On a different but related aspect, Ney (2003: 79 – 110) argues that contrary to previous political economy literature, which portrayed democratic structures and processes as obstacles to changes, pension policy changes had never been very democratic. Rather, it had been monopolized and manipulated by small policy networks, which operated in backrooms.

 

The findings and perspective by Ney are confirmed perfectly in the recent Nigerian experience. With the termination of military dictatorship in May 1999 and the introduction of representative system of governance, it is assumed that the process of law-making or changes in policy-making should reflect democratic norms. But as it had been noted in the preceding paragraph, the inputs of labour and organized private sector, were not taken into reckoning in the new legal framework governing pension administration in Nigeria. In other words, the existing democratic structures and procedures were not in reality relied upon in effecting pension reforms.

 

The work of Chlon-Dominczak and Mora (2003: 131 -156) among other findings posits that the identity of the foreign pension reform agenda setter – whether the World Bank, the United States Agency for International Development (USAID) or the International Labour Organization (ILO) - does not matter. Instead, the role of domestic actors, depending on the depth of preexisting pension system crisis, is more significant in the reform process. Chlon-Dominczak and Mora (2003) also find that there is no strong relationship between institutional arrangements and implementation of pension reforms, noting that reforms have occurred equally in authoritarian and democratic countries. Rather, they argue that the influence of ideas, particularly the influence of neoliberal ideas, is more decisive as a causative factor to trigger pension reform.

 

The postulation of Chlon-Dominczak and Mora (2003) that the role of domestic actors is more vital than the influence of foreign pension reform agenda setter could be said to be half-truth. Rather than overrating the influence of one over the other, it might be more useful to understand that endogenous and exogenous political influences complement each other in the reform processes.  This is the conclusion that could be drawn from the deep reflections of Arundhati Roy (2004: 4-5) who explains as follows:

 

                The World Trade Organisation, the World Bank, the International Monetary Fund, and other financial institutions like the Asian Development Bank, virtually write economic policy and parliamentary legislation….. All this goes under the fluttering banner of "reform." … Time and again we have seen the heroes of our times, giants in opposition, suddenly diminished. President Lula of Brazil was the hero of the World Social Forum in January 2002. Now he's busy implementing IMF guidelines, reducing pension benefits and purging radicals from the Workers' Party. Lula has a worthy predecessor in the former President of South Africa, Nelson Mandela, who instituted a massive programme of privatisation and structural adjustment that has left thousands of people homeless, jobless, and without water and electricity. When Harry Oppenheimer died in August 2000, Mandela called him "one of the great South Africans of our time." Oppenheimer was the head of Anglo-American, one of South Africa's largest mining companies, which made its money exploiting cheap black labour made available by the repressive apartheid regime.

**Extracted material**
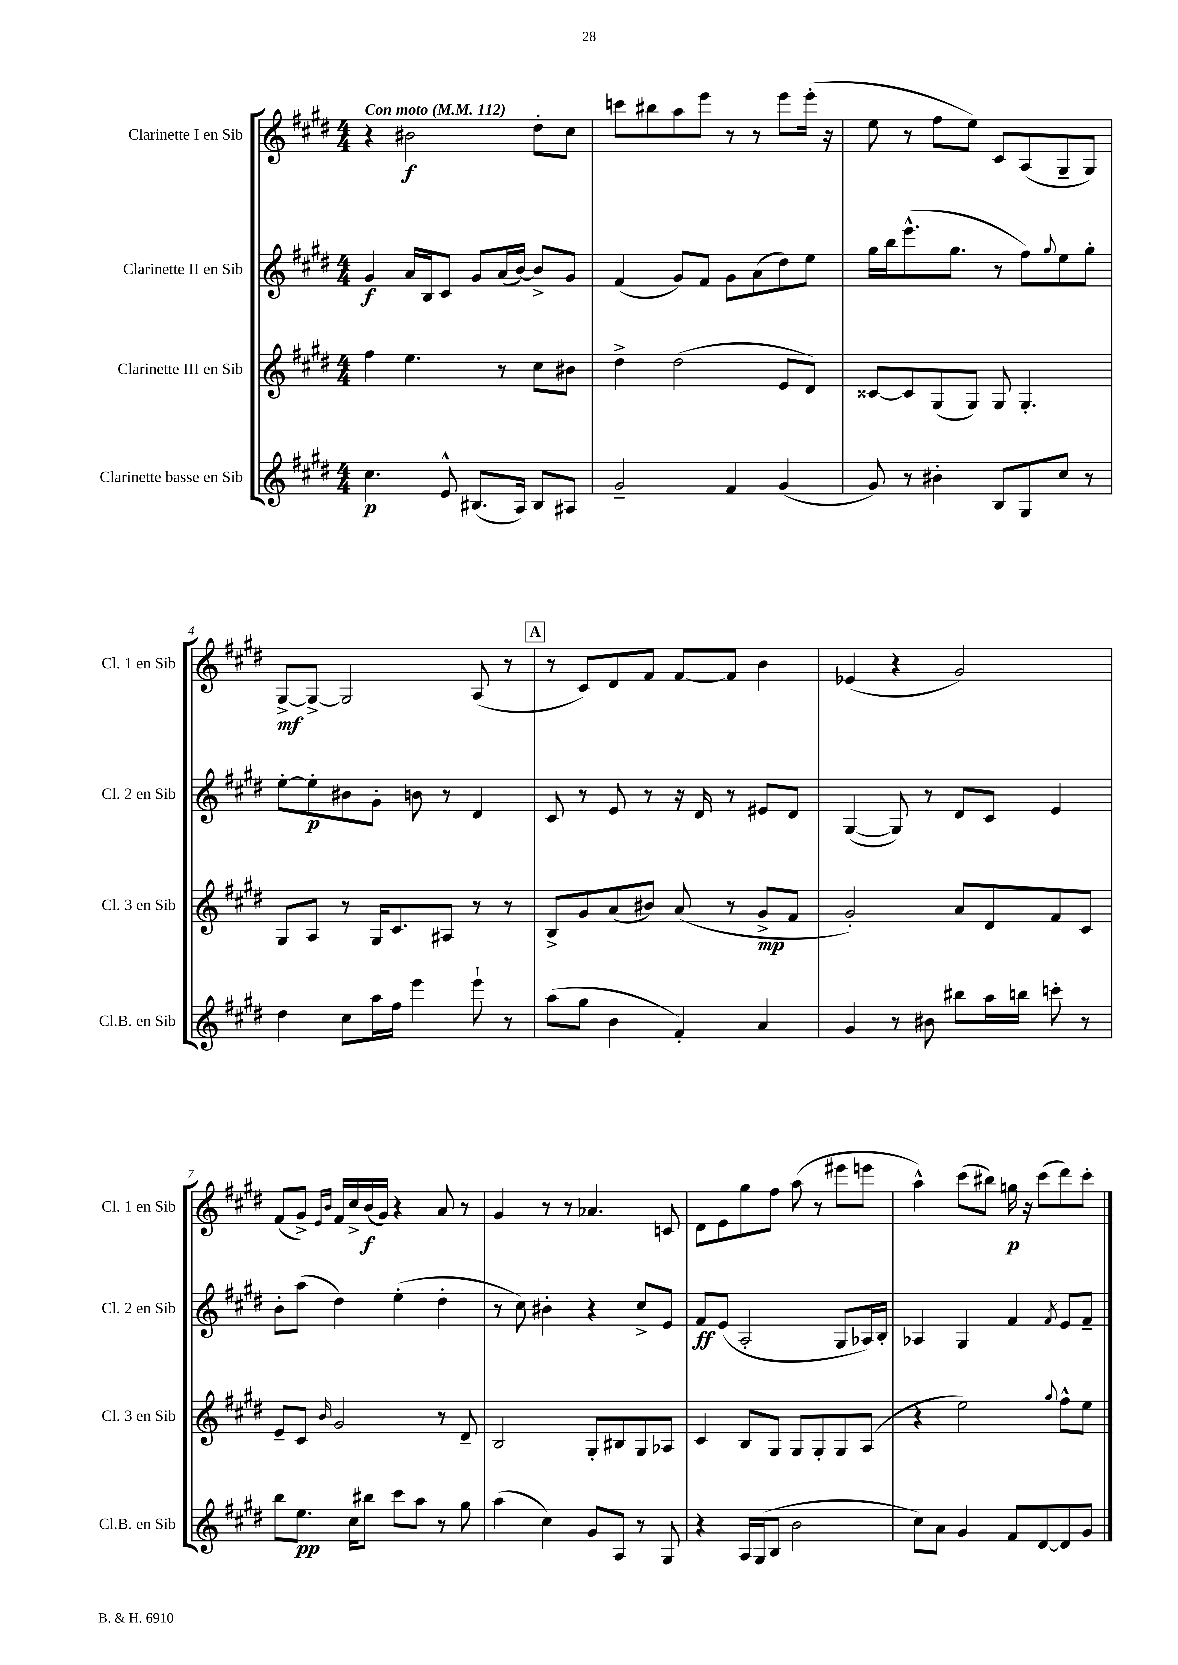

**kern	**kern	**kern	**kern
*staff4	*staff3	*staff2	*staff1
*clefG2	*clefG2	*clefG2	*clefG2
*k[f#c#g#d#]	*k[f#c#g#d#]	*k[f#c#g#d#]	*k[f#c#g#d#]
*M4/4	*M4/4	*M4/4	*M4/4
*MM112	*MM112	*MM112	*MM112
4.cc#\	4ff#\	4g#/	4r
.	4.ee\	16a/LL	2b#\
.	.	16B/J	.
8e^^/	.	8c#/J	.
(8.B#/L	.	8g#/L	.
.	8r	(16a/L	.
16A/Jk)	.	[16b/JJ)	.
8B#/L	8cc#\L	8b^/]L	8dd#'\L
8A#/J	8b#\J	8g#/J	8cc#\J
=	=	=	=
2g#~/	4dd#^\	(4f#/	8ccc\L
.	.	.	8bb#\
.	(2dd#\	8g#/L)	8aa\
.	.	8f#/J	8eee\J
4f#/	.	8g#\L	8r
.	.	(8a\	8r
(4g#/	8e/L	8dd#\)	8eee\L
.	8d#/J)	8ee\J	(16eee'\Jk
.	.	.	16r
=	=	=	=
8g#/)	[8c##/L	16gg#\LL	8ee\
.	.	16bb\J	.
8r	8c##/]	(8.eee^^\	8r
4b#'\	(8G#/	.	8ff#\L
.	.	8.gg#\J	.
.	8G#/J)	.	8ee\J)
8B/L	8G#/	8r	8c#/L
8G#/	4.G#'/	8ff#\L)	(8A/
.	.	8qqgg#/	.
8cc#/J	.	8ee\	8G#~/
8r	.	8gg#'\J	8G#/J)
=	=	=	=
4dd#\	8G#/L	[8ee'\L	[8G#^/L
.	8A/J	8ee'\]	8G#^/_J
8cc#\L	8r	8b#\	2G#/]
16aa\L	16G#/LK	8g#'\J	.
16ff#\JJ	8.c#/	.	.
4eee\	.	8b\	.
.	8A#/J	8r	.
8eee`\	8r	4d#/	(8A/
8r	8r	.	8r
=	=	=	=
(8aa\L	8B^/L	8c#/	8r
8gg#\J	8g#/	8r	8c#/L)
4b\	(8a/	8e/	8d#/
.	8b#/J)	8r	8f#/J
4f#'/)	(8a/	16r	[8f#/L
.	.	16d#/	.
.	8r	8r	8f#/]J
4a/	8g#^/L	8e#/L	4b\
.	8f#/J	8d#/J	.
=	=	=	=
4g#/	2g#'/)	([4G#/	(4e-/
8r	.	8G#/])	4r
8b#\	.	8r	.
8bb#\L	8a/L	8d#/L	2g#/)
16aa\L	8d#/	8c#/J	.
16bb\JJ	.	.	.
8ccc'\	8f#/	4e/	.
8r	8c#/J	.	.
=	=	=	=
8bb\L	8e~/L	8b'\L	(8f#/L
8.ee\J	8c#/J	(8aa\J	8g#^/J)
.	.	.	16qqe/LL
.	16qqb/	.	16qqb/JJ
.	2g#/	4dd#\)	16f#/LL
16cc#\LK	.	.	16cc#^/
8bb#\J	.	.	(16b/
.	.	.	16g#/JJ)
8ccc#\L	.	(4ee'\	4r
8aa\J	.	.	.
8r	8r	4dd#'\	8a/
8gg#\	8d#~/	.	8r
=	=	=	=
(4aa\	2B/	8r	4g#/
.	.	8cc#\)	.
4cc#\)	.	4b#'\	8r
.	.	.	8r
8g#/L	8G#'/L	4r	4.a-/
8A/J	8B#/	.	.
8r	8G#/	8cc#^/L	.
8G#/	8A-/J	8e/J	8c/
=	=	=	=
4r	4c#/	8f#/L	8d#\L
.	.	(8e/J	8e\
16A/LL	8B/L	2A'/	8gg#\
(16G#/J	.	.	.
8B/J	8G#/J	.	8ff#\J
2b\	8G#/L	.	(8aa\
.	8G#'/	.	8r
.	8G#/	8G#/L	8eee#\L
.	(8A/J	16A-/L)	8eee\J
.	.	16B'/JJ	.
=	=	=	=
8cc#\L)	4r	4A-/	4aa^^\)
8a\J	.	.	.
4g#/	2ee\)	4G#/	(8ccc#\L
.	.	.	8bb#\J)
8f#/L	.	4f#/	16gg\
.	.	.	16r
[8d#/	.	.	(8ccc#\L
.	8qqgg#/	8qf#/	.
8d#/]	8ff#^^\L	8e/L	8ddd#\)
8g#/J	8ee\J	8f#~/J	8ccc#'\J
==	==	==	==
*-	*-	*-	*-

**Exercise requirements**
a: Say whether each statement agrees with the passage on pension reform, answering yes or no and quoting the words from the passage that decide it. (i) Ney holds that pension policy changes had always been highly democratic. (ii) Chlon-Dominczak and Mora report that pension reforms took place in both authoritarian and democratic countries. (iii) Military dictatorship in Nigeria ended in May 1999.
b: Continue the passage on pension reform from its last sentence.
The records have no connection to the passage on pension reform.

**Answers to the exercises**
a:
(i) No: "pension policy changes had never been very democratic."
(ii) Yes: "reforms have occurred equally in authoritarian and democratic countries."
(iii) Yes: "With the termination of military dictatorship in May 1999"

b:
Why does this happen? It is neither true nor useful to dismiss Mandela or Lula as weak or treacherous people. It's important to understand the nature of the beast they were up against. The moment they crossed the floor from the opposition into government they became hostage to a spectrum of threats - most malevolent among them the threat of capital flight, which can destroy any government overnight. …. Radical change cannot and will not be negotiated by governments; it can only be enforced by people. By the public. A public who can link hands across national borders.


 

However, the findings by Chlon-Dominczak and Mora (2003) regarding the influence of neoliberal ideas are relevant in explaining the evolution and development of pension system in Nigeria. The Pension Reform Act, 2004 appears to be a neo-liberal piece of legislation. The Group Managing Director and Chief Executive Officer of the United Bank for Africa, now an amalgam of the UBA and STB, Nigeria described the reforms, including the pension reform, as a ‘silent’, ‘quiet’, ‘steady’, ‘irreversible’ or ‘permanent revolution’ aimed at ‘creating a conducive investment climate’ (Elumelu, 2005: slide number 3).

 

However, what is considered a ‘revolution’ by proponents of the reform policy has been described by a section of the Nigerian labour movement, represented by the voice of the former President of the Academic Staff Union of Universities (ASUU), as ‘counterrevolutionary’ (Fashina, 2003).

 

Evolution of the Pension System in Nigeria

To determine the direction of changes in pension reform, it is apposite to trace the development of pension system in Nigeria, particularly from the 1970s. In the Public Sector, including civil and public services, statutory bodies and government owned companies, pensions were governed by the Pensions Act of 1979, later the Pensions Act 1990 as amended by the Pensions Regulations of 1991. The Act provided for benefits in terms of gratuity and pension payments.  Gratuity is a single, lump sum payment while pension is a periodic payment, normally on monthly basis for life. The Scheme was a compulsory and non-contributory one, which created a right to monetary collection by public servants and an obligation on the part of government to make payment.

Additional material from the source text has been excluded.